■ DIRECTIONS
Express every line of the records below as a Markdown table with the columns "Row" and "Line", numbering the rows in order. Omit blank lines and the pictures.

begin RECORDS PROVIDED

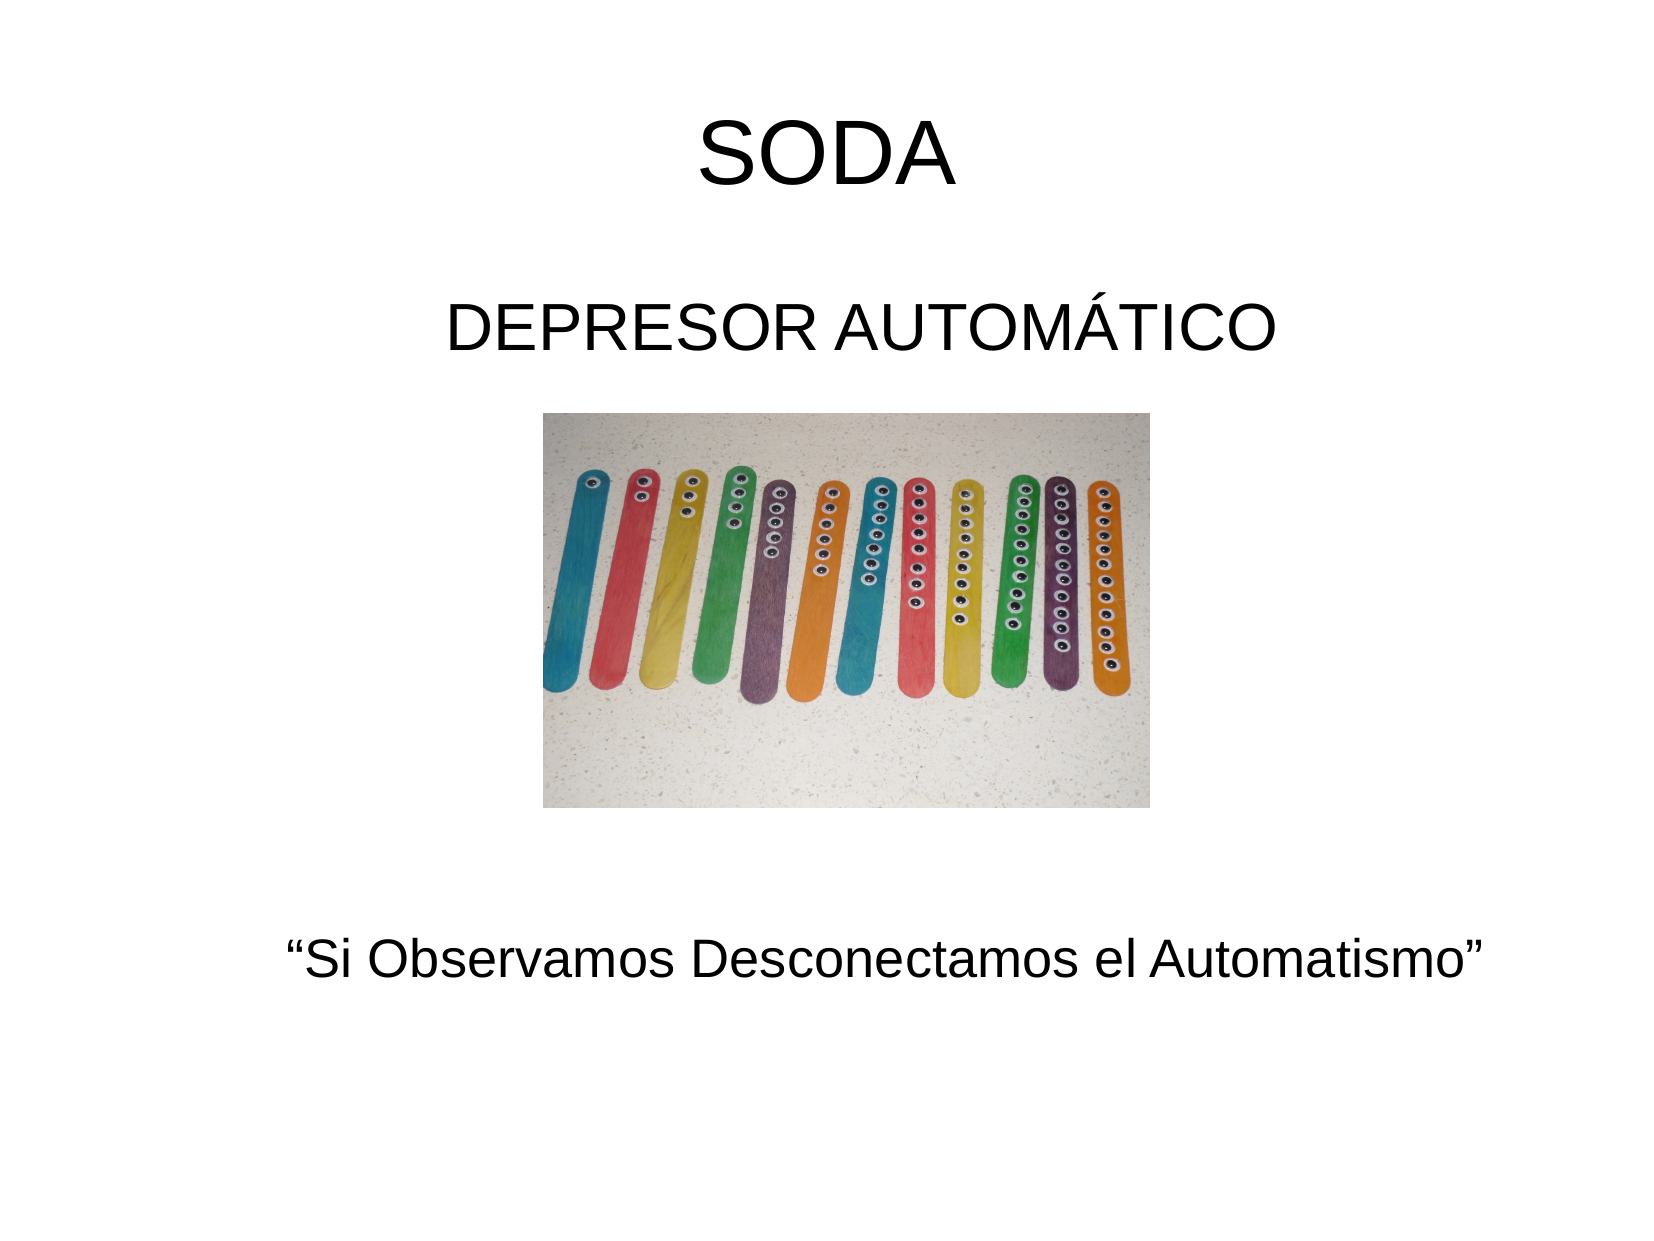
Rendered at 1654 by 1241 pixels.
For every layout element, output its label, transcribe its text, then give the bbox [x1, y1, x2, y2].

text_box “Si Observamos Desconectamos el Automatismo” [248, 921, 1524, 997]
list DEPRESOR AUTOMÁTICO [82, 290, 1571, 1109]
title SODA [82, 49, 1571, 257]
picture [543, 413, 1150, 809]
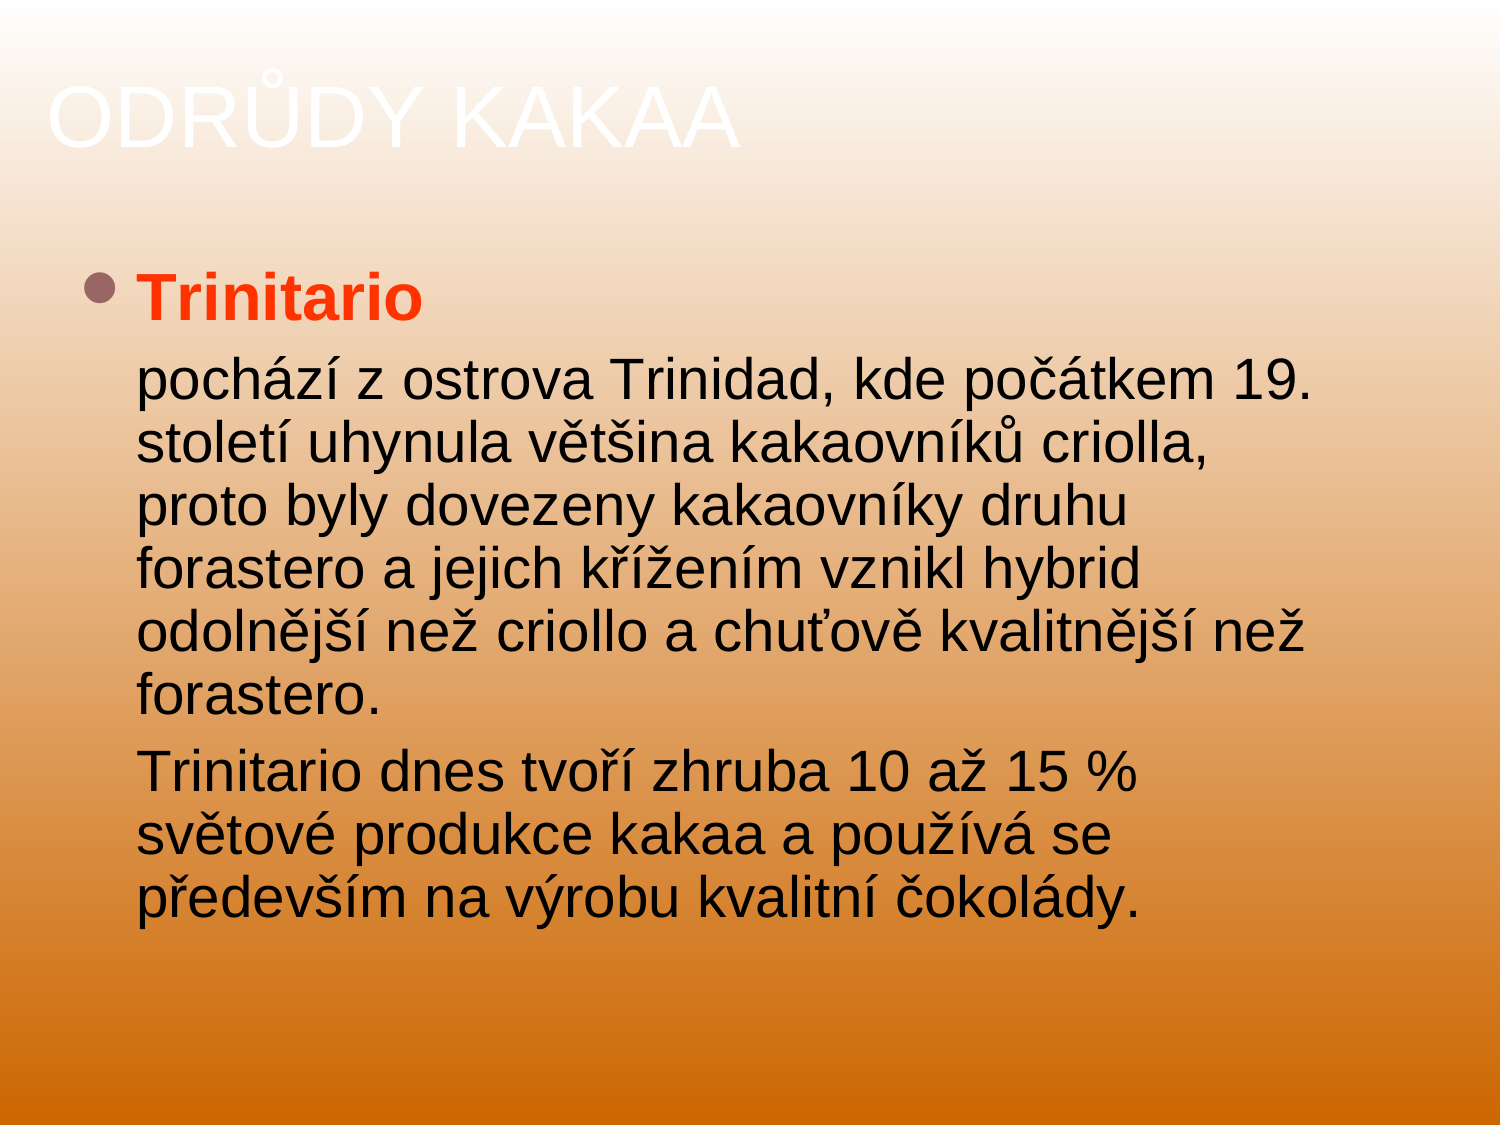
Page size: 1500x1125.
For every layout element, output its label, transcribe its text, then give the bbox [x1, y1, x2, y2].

end RECORDS PROVIDED

■ TASK SOLUTION
| Row | Line |
|---|---|
| 1 | Rendered at 1654 by 1241 pixels. |
| 2 | For every layout element, output its label, transcribe its text, then give the bbox [x1, y1, x2, y2]. |
| 3 | text_box “Si Observamos Desconectamos el Automatismo” [248, 921, 1524, 997] |
| 4 | list DEPRESOR AUTOMÁTICO [82, 290, 1571, 1109] |
| 5 | title SODA [82, 49, 1571, 257] |
| 6 | picture [543, 413, 1150, 809] |
| 7 | Page size: 1500x1125. |
| 8 | For every layout element, output its label, transcribe its text, then give the bbox [x1, y1, x2, y2]. |